Your objective: For each record below, set it down exactly but leave out any picture.

Raw data:
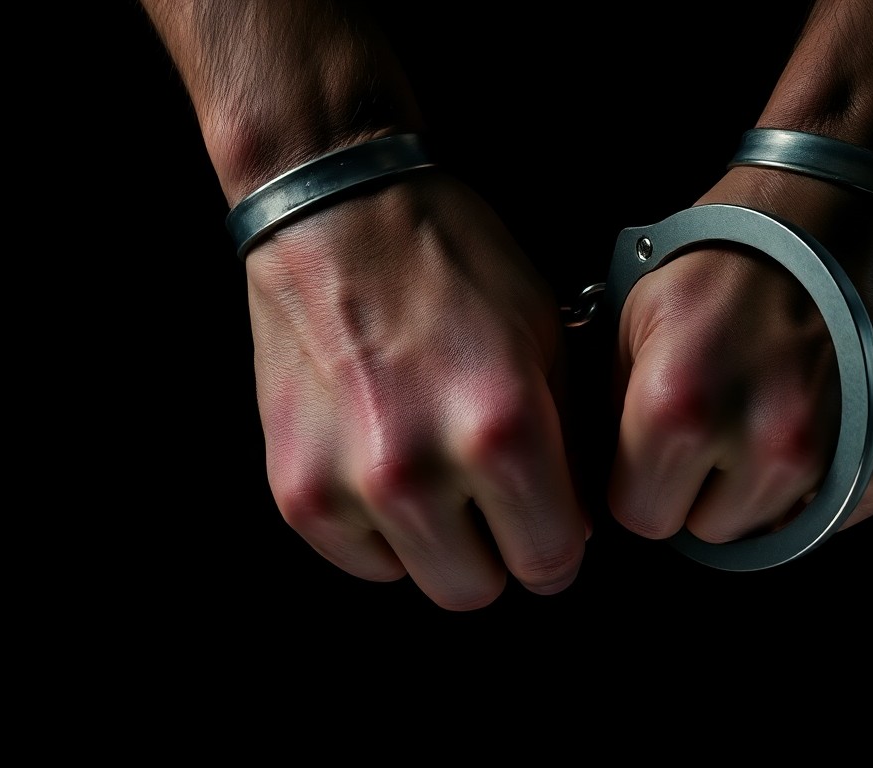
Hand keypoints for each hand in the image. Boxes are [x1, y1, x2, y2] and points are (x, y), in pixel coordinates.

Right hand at [245, 171, 587, 609]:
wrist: (337, 213)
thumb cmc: (449, 262)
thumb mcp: (545, 335)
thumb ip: (570, 441)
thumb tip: (579, 524)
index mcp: (502, 429)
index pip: (551, 559)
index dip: (560, 544)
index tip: (550, 527)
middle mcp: (420, 471)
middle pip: (480, 590)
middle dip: (499, 554)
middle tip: (494, 506)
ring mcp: (346, 485)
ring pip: (419, 581)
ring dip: (439, 545)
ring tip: (439, 477)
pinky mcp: (293, 490)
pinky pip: (358, 559)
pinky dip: (378, 531)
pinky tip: (386, 468)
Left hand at [608, 166, 872, 543]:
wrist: (846, 202)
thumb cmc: (734, 250)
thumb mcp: (637, 313)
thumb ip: (611, 409)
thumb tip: (598, 480)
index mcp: (679, 409)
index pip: (638, 515)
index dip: (644, 479)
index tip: (659, 445)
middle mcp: (765, 445)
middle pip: (707, 531)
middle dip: (704, 488)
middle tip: (723, 415)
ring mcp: (840, 458)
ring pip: (774, 532)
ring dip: (764, 488)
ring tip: (771, 409)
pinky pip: (836, 517)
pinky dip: (825, 483)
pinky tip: (821, 415)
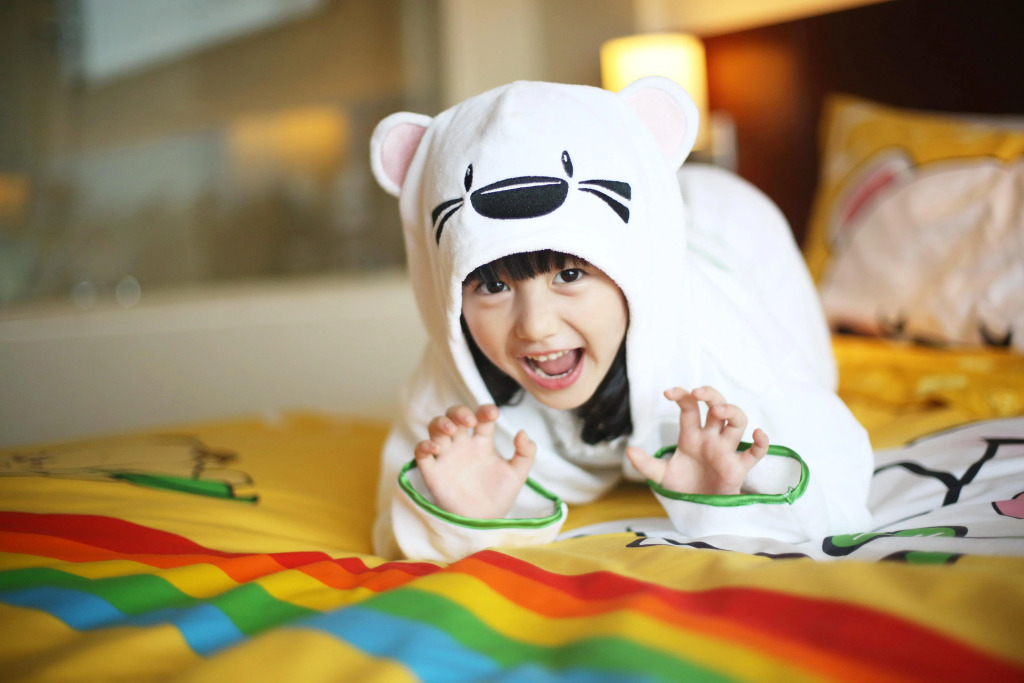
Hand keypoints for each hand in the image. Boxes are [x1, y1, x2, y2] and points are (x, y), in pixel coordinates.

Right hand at [413, 404, 535, 518]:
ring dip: (440, 423)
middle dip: (459, 412)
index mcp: (482, 442)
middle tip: (470, 420)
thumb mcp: (518, 474)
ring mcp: (446, 457)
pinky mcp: (433, 472)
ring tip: (452, 430)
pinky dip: (424, 446)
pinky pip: (421, 453)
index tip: (493, 413)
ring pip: (435, 428)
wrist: (485, 521)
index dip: (485, 410)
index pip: (481, 417)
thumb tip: (522, 432)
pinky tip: (435, 447)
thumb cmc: (500, 496)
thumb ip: (526, 453)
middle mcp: (462, 445)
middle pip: (453, 416)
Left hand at [626, 386, 767, 494]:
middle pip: (717, 406)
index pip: (689, 408)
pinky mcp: (738, 467)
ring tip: (718, 411)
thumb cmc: (684, 488)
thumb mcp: (661, 476)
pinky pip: (755, 452)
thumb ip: (647, 464)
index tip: (668, 393)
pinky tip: (759, 434)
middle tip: (698, 393)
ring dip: (731, 411)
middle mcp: (711, 438)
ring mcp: (726, 450)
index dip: (681, 396)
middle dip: (710, 395)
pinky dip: (761, 443)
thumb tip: (629, 450)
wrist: (698, 510)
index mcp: (691, 435)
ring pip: (737, 421)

Task result:
Hand keypoints for each hand in the image. Boxes are [x1, y1, x2, y2] and points are (x, y), in pixel coordinates.

Right hand at [245, 171, 587, 609]:
wrist: (337, 213)
thumb cmc: (449, 262)
thumb mcp: (545, 335)
thumb ip: (570, 441)
thumb tip: (579, 524)
index mcp: (502, 429)
index pip: (551, 559)
index dip: (560, 544)
index tip: (550, 527)
middle mcp: (420, 471)
middle pip: (480, 590)
middle dip: (499, 554)
middle tip: (494, 506)
ring mcp: (346, 485)
ring pip: (419, 581)
ring dip: (439, 545)
ring tip: (439, 477)
pinky mcp: (293, 490)
pinky pip: (358, 559)
pinky dip: (378, 531)
pinky tip: (386, 468)
Left hand at [608, 166, 872, 543]:
wrist: (846, 202)
thumb cmc: (734, 250)
thumb mcp: (637, 313)
thumb ip: (611, 409)
thumb tip: (598, 480)
index mcp: (679, 409)
index pip: (638, 515)
index dip: (644, 479)
index tip: (659, 445)
middle mcp: (765, 445)
middle pip: (707, 531)
middle dip: (704, 488)
middle tip: (723, 415)
ring mcp: (840, 458)
ring pip: (774, 532)
ring dip: (764, 488)
ring tip: (771, 409)
pinky pip: (836, 517)
pinky dip: (825, 483)
pinky tip: (821, 415)
Hand keypoints for each hand in the image. Boxes are [x1, y1, x2, y2] and points are (x, y), in pixel coordinates.

Right hand at [413, 404, 535, 518]:
ring dip: (440, 423)
middle dip: (459, 412)
index mcp: (482, 442)
middle tip: (470, 420)
thumb mcp: (518, 474)
ring mcp: (446, 457)
pinky mcp: (433, 472)
ring tip: (452, 430)
pinky dip: (424, 446)
pinky pip: (421, 453)
index tip: (493, 413)
ring pip: (435, 428)
wrist: (485, 521)
index dip: (485, 410)
index pip: (481, 417)
thumb tip: (522, 432)
pinky tip: (435, 447)
thumb cmc: (500, 496)
thumb ip: (526, 453)
middle mcp: (462, 445)
middle pip: (453, 416)
Left hand at [626, 386, 767, 494]:
middle pip: (717, 406)
index pip: (689, 408)
pinky mcp: (738, 467)
ring tip: (718, 411)
thumb cmc: (684, 488)
thumb mcp: (661, 476)
pinky pip: (755, 452)
thumb ip: (647, 464)
index tip: (668, 393)
pinky tip: (759, 434)
middle tip: (698, 393)
ring dip: (731, 411)
middle mcp: (711, 438)
ring mcp: (726, 450)
index dip: (681, 396)
middle dip: (710, 395)
pinky dip: (761, 443)
thumb tip: (629, 450)
wrist: (698, 510)
index mcp: (691, 435)
ring pip: (737, 421)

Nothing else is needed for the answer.